Extracted data entries »
· · · · · · ·

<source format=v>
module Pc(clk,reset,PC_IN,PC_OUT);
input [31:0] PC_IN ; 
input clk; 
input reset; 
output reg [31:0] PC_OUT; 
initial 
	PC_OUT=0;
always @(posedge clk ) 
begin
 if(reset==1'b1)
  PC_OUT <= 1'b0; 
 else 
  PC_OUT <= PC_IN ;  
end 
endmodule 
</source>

· · · · · · ·

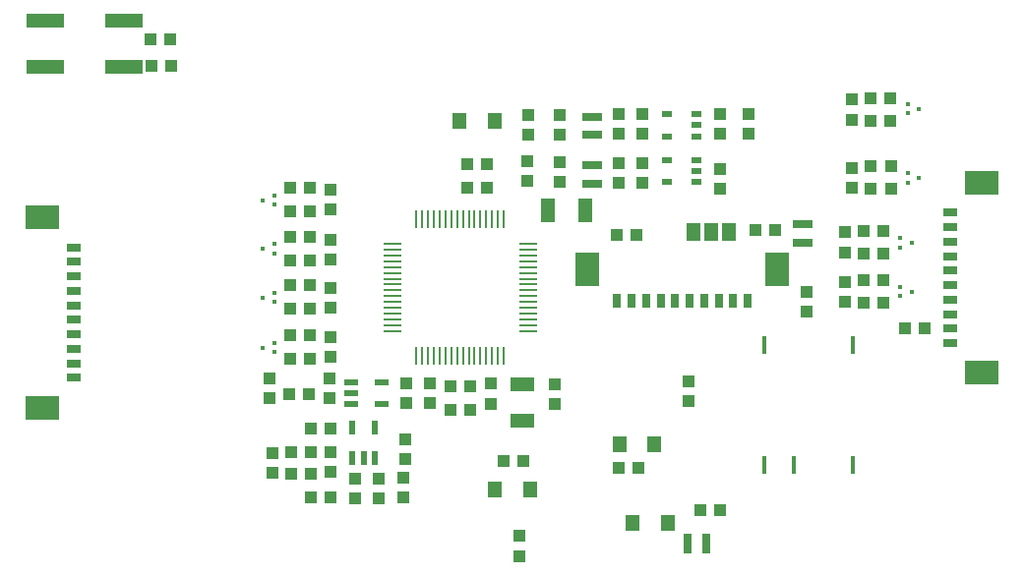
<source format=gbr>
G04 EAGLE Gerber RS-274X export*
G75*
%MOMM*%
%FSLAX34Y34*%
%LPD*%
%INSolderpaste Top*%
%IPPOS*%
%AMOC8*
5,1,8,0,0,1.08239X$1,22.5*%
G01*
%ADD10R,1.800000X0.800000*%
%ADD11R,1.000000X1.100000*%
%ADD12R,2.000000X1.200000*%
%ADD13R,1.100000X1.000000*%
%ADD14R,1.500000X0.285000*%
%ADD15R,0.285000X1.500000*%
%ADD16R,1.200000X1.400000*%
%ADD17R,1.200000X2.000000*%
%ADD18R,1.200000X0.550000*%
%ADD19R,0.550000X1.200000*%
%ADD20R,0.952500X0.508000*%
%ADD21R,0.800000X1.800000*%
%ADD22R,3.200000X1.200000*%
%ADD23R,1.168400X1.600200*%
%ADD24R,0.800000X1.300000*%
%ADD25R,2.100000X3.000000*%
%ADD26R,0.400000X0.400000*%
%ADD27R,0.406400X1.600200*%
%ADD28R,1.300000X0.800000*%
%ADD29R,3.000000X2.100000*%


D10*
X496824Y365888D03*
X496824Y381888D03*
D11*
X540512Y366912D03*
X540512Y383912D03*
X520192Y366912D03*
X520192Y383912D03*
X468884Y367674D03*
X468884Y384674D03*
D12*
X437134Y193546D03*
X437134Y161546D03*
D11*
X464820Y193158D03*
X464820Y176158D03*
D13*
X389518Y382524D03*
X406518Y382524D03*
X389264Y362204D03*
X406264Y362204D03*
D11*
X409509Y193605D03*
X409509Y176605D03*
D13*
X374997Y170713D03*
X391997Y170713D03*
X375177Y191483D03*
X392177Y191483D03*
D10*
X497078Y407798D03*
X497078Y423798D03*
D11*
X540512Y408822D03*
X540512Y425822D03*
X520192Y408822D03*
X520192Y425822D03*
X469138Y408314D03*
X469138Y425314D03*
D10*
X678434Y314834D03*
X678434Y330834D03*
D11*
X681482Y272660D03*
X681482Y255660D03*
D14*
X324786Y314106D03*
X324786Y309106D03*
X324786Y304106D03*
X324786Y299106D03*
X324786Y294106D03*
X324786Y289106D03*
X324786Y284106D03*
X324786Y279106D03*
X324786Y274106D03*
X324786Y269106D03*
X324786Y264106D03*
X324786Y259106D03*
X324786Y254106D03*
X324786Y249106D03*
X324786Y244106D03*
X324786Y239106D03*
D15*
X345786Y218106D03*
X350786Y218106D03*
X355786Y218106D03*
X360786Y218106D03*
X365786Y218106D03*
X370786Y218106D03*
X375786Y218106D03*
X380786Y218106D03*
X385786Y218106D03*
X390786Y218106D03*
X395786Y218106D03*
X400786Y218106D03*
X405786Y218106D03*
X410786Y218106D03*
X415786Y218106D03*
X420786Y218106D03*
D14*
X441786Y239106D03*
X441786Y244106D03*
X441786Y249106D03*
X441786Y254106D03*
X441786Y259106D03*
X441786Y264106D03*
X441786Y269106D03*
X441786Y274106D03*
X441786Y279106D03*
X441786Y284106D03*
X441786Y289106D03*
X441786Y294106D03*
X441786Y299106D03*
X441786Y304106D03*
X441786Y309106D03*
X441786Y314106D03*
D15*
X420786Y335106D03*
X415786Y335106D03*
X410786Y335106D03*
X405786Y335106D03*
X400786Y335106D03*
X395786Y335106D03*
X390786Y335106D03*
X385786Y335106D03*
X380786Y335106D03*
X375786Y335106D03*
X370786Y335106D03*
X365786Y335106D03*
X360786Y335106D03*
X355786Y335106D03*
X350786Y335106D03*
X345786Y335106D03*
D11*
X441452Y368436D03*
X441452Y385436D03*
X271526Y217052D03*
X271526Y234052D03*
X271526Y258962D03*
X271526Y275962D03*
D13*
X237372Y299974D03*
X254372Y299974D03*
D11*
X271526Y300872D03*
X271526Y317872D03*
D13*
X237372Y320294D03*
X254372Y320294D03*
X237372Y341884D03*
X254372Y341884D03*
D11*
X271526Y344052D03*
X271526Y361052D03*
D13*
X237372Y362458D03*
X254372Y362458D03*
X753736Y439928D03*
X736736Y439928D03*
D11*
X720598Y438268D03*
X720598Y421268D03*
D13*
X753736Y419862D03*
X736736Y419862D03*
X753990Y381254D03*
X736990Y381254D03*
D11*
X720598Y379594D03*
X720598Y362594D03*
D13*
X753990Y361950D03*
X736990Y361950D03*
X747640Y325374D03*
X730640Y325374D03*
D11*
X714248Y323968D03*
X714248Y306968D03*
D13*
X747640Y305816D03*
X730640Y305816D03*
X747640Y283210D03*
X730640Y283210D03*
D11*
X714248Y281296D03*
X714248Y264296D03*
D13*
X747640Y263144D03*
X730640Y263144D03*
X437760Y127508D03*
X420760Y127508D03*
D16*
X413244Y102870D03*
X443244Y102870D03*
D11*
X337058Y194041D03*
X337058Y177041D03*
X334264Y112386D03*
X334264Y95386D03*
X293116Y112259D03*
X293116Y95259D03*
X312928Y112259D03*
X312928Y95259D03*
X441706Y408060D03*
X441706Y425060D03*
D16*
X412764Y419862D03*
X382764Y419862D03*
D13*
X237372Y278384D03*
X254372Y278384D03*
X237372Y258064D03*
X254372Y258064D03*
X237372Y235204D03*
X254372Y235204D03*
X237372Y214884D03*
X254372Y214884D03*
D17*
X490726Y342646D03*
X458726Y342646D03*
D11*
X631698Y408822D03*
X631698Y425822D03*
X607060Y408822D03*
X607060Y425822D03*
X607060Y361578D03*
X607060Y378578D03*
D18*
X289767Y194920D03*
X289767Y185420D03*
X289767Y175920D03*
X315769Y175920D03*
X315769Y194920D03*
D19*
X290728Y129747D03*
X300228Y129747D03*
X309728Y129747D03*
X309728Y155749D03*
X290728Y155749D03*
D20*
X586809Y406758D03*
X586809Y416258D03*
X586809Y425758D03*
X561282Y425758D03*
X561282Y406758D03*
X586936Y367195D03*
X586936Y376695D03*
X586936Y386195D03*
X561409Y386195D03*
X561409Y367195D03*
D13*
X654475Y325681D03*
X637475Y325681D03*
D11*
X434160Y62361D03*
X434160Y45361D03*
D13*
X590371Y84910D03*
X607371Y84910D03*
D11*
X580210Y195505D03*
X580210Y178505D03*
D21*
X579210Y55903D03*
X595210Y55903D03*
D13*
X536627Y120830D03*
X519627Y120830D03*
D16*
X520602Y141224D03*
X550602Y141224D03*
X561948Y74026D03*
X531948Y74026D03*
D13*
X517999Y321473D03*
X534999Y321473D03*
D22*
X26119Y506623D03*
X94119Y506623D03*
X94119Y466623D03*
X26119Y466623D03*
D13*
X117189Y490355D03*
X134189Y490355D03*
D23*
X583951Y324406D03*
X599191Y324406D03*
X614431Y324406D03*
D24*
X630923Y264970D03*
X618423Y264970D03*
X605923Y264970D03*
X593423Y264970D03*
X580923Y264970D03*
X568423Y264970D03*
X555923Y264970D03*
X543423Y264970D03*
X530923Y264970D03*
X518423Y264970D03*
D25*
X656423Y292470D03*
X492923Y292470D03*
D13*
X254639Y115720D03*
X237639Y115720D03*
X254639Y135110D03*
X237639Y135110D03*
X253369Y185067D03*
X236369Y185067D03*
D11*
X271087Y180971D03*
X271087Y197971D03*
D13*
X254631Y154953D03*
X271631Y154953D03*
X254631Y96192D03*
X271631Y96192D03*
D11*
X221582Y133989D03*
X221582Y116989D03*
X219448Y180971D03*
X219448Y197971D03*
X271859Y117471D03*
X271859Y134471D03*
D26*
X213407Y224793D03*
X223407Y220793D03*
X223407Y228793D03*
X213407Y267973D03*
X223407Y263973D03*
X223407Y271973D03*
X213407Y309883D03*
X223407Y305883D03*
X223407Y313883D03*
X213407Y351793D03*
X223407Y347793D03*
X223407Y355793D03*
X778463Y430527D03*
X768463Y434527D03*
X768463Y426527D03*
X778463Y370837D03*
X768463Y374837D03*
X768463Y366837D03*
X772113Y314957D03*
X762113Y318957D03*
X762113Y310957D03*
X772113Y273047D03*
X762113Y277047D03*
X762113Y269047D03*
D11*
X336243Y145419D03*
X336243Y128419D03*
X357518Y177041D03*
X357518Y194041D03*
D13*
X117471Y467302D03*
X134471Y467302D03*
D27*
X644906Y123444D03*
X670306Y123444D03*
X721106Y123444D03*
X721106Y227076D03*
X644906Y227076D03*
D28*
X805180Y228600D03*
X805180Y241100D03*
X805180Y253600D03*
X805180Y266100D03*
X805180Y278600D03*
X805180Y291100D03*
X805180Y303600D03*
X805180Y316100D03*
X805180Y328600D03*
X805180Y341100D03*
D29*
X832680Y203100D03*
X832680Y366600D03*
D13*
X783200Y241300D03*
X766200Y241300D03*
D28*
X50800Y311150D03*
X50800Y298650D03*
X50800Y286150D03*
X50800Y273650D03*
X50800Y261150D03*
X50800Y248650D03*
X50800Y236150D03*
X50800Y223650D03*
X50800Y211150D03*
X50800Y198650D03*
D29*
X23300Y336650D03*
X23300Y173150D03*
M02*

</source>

· · · · · · ·

Aim of the exercise »
All lines above from the one with "X736990Y381254D03*" to the one with "X586936Y367195D03*", inclusive, should be copied exactly, and no other lines.

Exercise output »
X736990Y381254D03*
D11*
X720598Y379594D03*
X720598Y362594D03*
D13*
X753990Y361950D03*
X736990Y361950D03*
X747640Y325374D03*
X730640Y325374D03*
D11*
X714248Y323968D03*
X714248Y306968D03*
D13*
X747640Y305816D03*
X730640Y305816D03*
X747640Y283210D03*
X730640Y283210D03*
D11*
X714248Y281296D03*
X714248Y264296D03*
D13*
X747640Y263144D03*
X730640Y263144D03*
X437760Y127508D03*
X420760Y127508D03*
D16*
X413244Y102870D03*
X443244Y102870D03*
D11*
X337058Y194041D03*
X337058Y177041D03*
X334264Y112386D03*
X334264Y95386D03*
X293116Y112259D03*
X293116Y95259D03*
X312928Y112259D03*
X312928Y95259D03*
X441706Y408060D03*
X441706Y425060D03*
D16*
X412764Y419862D03*
X382764Y419862D03*
D13*
X237372Y278384D03*
X254372Y278384D03*
X237372Y258064D03*
X254372Y258064D03*
X237372Y235204D03*
X254372Y235204D03*
X237372Y214884D03*
X254372Y214884D03*
D17*
X490726Y342646D03*
X458726Y342646D03*
D11*
X631698Y408822D03*
X631698Y425822D03*
X607060Y408822D03*
X607060Y425822D03*
X607060Y361578D03*
X607060Y378578D03*
D18*
X289767Y194920D03*
X289767Y185420D03*
X289767Y175920D03*
X315769Y175920D03*
X315769Y194920D03*
D19*
X290728Y129747D03*
X300228Y129747D03*
X309728Y129747D03*
X309728Y155749D03*
X290728Y155749D03*
D20*
X586809Y406758D03*
X586809Y416258D03*
X586809Y425758D03*
X561282Y425758D03*
X561282Y406758D03*
X586936Y367195D03*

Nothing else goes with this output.